I hear it’s the first browser in a long while to come with a new engine. Completely independent and no revenue model. To me that would work well for privacy but I see no mention of privacy as any benefit. In fact I don’t see a privacy policy anywhere !
Is a goal of the browser to be telemetry free ? Should I as a person who cares about privacy be showing any interest?


It’s unremarkable and has baggage.
The Servo browser is where it’s at. It’s written entirely in rust so it has a leg up on stability and security over other browsers. The issue is that they’re not really interested in the most important part, which is things like bookmarks and dark mode. They are laser focussed on the engine and anyone who would use Servo would be fine with a few websites looking broken.
If Firefox released a Servo-based spin, I’d use that in a heartbeat.
are the servo creators as red pilled as ladybird’s creators?
Hmm… would be pretty neat if Playwrite could use the Servo engine too. I would start using that instead of the gecko driver, because why not?
No, Rust doesn’t make your code more stable. It can help you making it more secure however.
Security and stability are related. They’re both about preventing unexpected behaviour.

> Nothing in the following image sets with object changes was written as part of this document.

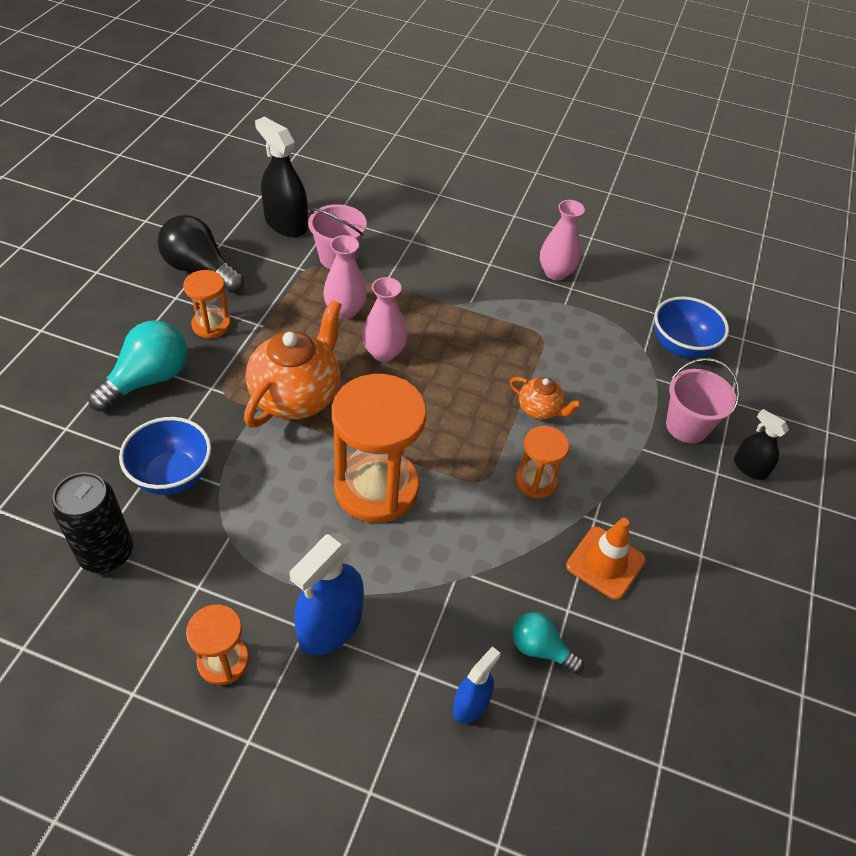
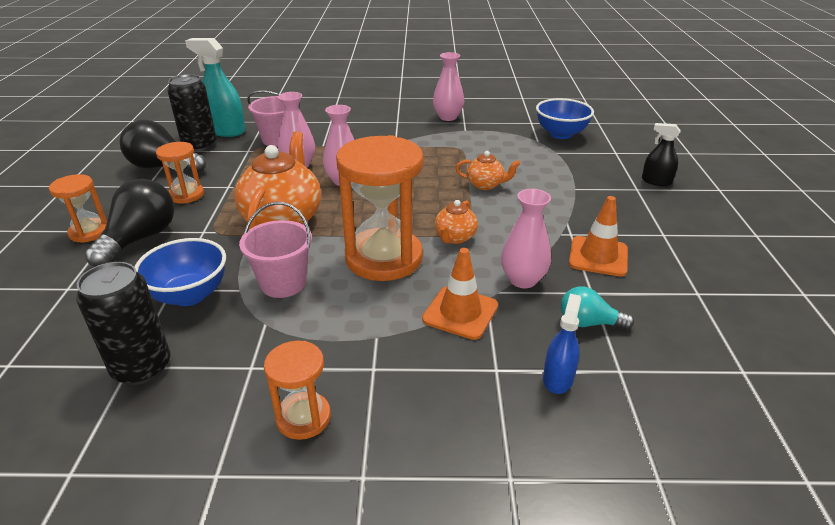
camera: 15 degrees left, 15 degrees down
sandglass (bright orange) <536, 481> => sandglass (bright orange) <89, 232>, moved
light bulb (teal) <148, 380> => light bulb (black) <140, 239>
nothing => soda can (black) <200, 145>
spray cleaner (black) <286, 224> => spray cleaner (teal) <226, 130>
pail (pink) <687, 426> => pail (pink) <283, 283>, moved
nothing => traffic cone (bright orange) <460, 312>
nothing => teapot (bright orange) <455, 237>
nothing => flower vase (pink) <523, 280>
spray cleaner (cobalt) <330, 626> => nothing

But also Rust can’t replace skill. A ruin in Rust is still a ruin. But it can help make the ruin more secure.
Never said it could, just that it gives them a leg up.
Sure, yes. Not like the “you can make safe C code, just need to (know how to) avoid the foot guns”, you’re right.
I’m hoping servo can be integrated into qutebrowser soon
Qute isn’t my kind of browser, so I probably won’t be following you to Qute.
Firefox suites my workflow basically perfectly. Except that it won’t let me duplicate a tab with a keyboard shortcut (because tabs freeze quite often).